### QUOTED TEXT
= = =

Canned Peaches!! (WTSIM…#9)

Filed under: crossblogging,food & drink,posts with recipes,WTSIM... — ejm @ 19:19 EDT

go directly to the recipe

WTSIM… savoury preserve!

(click on image for larger view and more photos)

peach chutney Now our canned peaches might look like peach jam! But no, no, no. Johanna was very specific that we are NOT to be "jammin’"! We’re to focus on "SAVOURY PRESERVES only"!

Yes, that’s peach chutney in those jars! Don’t they look lovely?

I confess that I’ve never actually done any canning, and on the day that we decided to take the plunge, I sent a panic email to my mom to ask her how she did her final processing.* And while we were waiting for Mom’s response, we searched our cookbooks and the internet to learn what we could about safe canning methods. I tell you, the things we do for the folks who created WTSIM…!! If we didn’t like them all so much, life would be so much easier!

= = =

### PROVIDED MATERIAL
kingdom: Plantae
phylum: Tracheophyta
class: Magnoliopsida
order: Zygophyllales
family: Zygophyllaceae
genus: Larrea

= = =

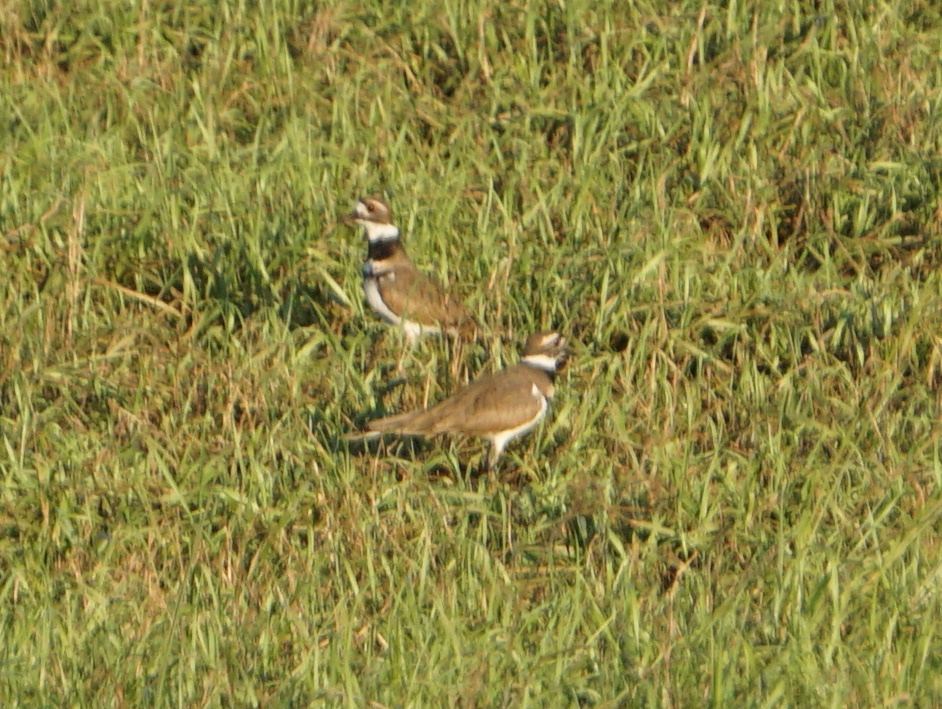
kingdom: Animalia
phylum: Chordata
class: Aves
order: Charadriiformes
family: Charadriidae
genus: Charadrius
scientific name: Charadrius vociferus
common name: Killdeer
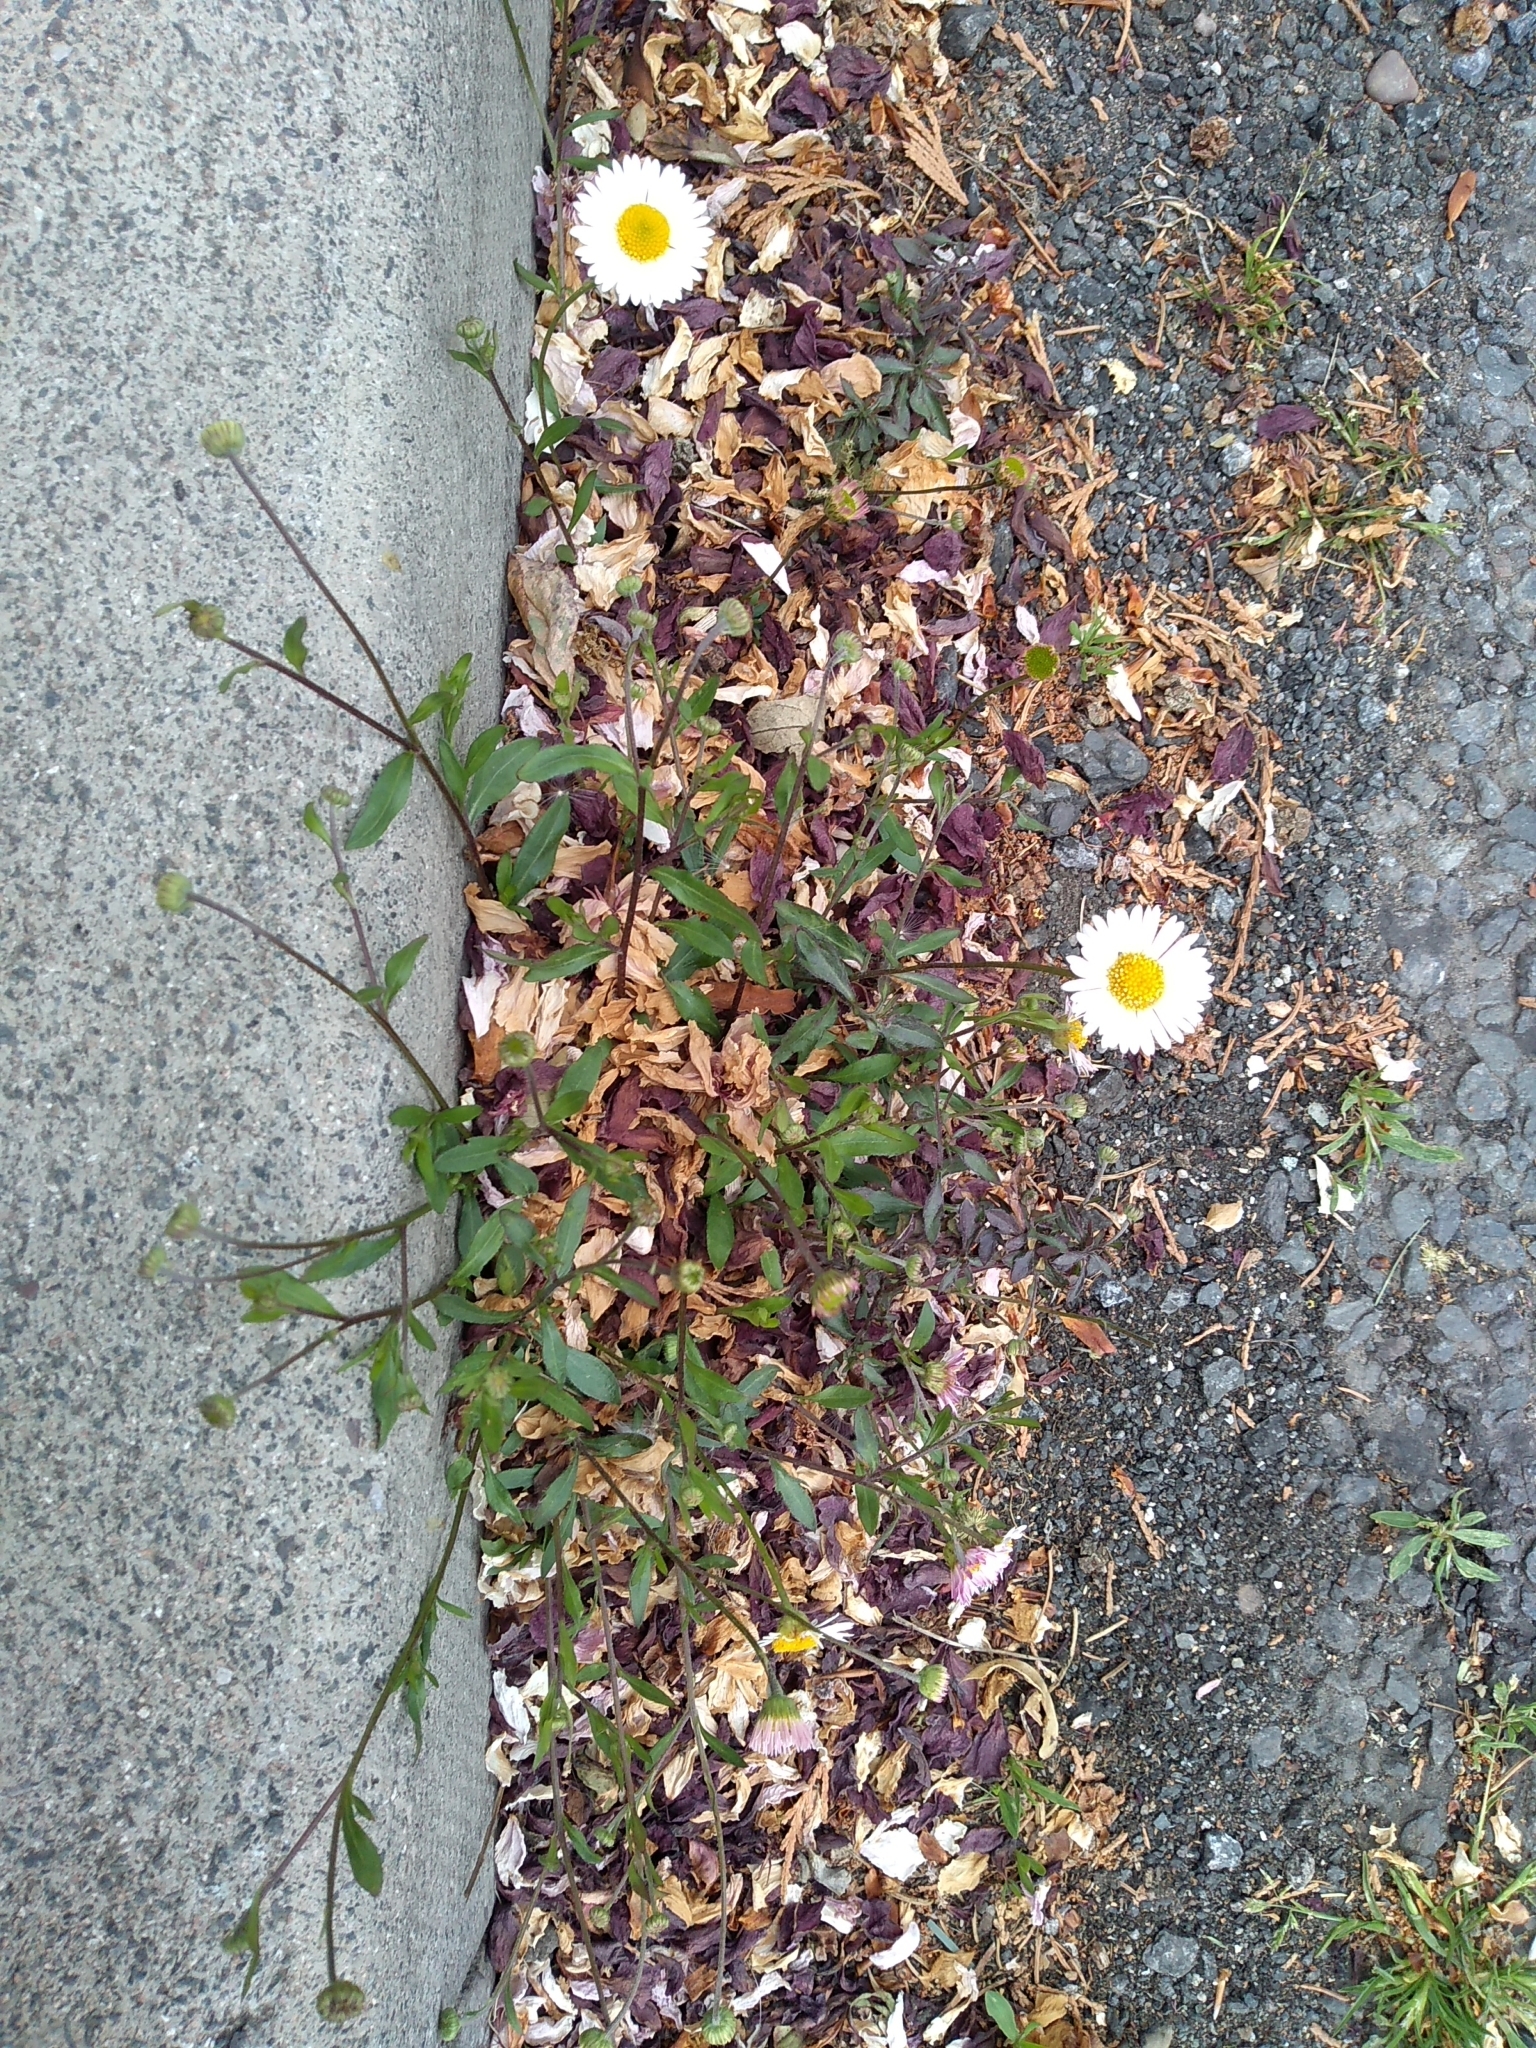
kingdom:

= = =

### GOAL OF THE EXERCISE
Please answer these questions about the peach chutney post:
(a) What is in the jars that might look like peach jam?
(b) According to Johanna, what are they to focus on?
(c) Whom did the writer email to ask about final processing?

### RESULT OF THE TASK
(a) Peach chutney
(b) Savoury preserves only
(c) The writer's mom